To correlate, the percentage of employment is 44 percent. Norman Wells is 80 percent. Look at the communities that are the most busy with economic activities, the highest employment rate. The communities with no employment, like Deline at 42 percent. The housing problems in Colville Lake, percentage – this is on percentage – the problems of housing in Colville Lake is 97 percent.
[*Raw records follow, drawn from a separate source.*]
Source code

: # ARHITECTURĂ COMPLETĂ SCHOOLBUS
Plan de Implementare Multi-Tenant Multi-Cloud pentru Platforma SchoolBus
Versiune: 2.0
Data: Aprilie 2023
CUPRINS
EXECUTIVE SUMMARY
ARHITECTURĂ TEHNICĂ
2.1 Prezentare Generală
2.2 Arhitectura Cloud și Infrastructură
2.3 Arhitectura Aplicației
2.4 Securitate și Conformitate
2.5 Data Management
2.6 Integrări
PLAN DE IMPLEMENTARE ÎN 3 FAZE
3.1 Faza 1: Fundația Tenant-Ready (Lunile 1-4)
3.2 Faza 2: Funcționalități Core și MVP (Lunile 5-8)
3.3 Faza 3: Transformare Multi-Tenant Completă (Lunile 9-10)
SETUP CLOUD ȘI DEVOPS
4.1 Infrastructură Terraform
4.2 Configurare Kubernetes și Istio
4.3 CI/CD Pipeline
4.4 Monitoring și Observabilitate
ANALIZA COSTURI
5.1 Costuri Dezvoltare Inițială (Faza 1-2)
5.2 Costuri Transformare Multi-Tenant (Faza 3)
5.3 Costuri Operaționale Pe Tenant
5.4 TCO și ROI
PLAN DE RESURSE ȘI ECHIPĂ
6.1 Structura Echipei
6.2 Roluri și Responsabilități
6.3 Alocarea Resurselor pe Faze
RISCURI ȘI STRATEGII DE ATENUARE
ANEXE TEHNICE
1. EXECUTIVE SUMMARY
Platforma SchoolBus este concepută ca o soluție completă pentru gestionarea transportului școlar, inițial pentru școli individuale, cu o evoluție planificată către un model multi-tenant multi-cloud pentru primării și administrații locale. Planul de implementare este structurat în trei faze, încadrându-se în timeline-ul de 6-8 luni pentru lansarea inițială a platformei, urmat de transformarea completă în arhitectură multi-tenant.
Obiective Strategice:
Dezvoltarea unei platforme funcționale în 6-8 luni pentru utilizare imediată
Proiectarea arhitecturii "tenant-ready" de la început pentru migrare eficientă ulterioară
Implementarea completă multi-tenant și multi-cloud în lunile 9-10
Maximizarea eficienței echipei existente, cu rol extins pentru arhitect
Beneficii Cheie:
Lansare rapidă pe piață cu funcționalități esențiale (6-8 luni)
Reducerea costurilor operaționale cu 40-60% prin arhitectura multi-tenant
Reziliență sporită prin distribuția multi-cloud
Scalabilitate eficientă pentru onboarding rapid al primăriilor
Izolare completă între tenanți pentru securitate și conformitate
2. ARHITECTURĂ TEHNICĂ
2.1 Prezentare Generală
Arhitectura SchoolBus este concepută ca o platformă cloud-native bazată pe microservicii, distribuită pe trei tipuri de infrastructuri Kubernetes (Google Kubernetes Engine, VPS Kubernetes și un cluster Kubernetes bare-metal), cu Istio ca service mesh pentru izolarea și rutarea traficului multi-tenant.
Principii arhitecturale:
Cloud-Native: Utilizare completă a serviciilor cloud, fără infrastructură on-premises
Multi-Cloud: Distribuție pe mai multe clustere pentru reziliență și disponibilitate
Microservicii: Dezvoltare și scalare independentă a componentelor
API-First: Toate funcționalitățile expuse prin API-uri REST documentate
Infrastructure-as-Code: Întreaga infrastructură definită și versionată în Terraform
I met a young mother, two children, two jobs, living in a log house with holes between the logs, no running water, no bath or shower, no indoor flush toilets. She’s trying hard. I encouraged her, and I support her, and she’s trying hard to make ends meet. I understand that is poor. That’s unacceptable. It’s so cold in there when I went there that there’s frost under her kitchen table. You know what? I admire that young lady because she reminds me of my mother when my mother was bringing us up. Those things that we’re measuring in poverty, she’s in poverty right now. Same with the lady in Deline who is living in a shack.
Housing problems in Norman Wells are only 25 percent. Tulita 49 percent.
The income in the Sahtu for 2006 was $46,000, but the smaller communities are much lower. In Fort Good Hope the income was $29,000; Deline, $31,000; Tulita, $33,000; and Norman Wells, $67,000. This shows that the average person in smaller communities is living in poverty. In the Sahtu 19.7 percent of people had total incomes of less than $10,000 a year. In the Sahtu 56.6 percent of the people had total incomes of less than $35,000 a year. It’s also that the majority of people are living in poverty. That’s the conclusion.
Poverty is also related to education. Like I said, in the olden days we were very well educated on the land. It will be unbelievable today if you take any one of us who wasn’t raised or living on the land and to go out and expect you to live on the land. You would be poor. You would starve to death. You would ask for Dene social income assistance to help you live off the land. We would never, ever accept or allow anybody to live on the land without knowing anything. So our education system was rich and wealthy, because it made us independent.
Somehow, like Ms. Bisaro said, we’ve become dependent. People feed us and educate us and we move into the economic lifestyle of the world.
The education in Colville Lake, the high school graduation rate is 28 percent. The Northwest Territories average is 70 percent. In Deline the average is 46 percent. Fort Good Hope is 40 percent. Norman Wells, again, is 82 percent. You see how the economic activity flows around where
there’s lots of business and how the poverty is decreased while the other communities don’t have much activity and the poverty is more of an issue there. Tulita has 48 percent. It’s well known that low education levels are linked to unemployment and poverty.
We ask, through this motion, that some serious consideration be put to how we change people’s thinking that they’re not poor, that they’re rich, and the government needs to look at how we create that interdependency and no longer be dependent on government.
People can and will make it. There’s more than enough in this world to share. Just as you go onto the land, there’s lots and lots of food to eat there. The young people today in Tulita are so used to the government’s dependency that it’s a shame we have come that far from once being a proud and strong people. Hopefully with the group of this hardworking people we can help us all to learn how to live independently and be wealthy. This issue for sure one day can be eradicated in the Northwest Territories.
I thank Ms. Bisaro for bringing this motion up and having us debate on it.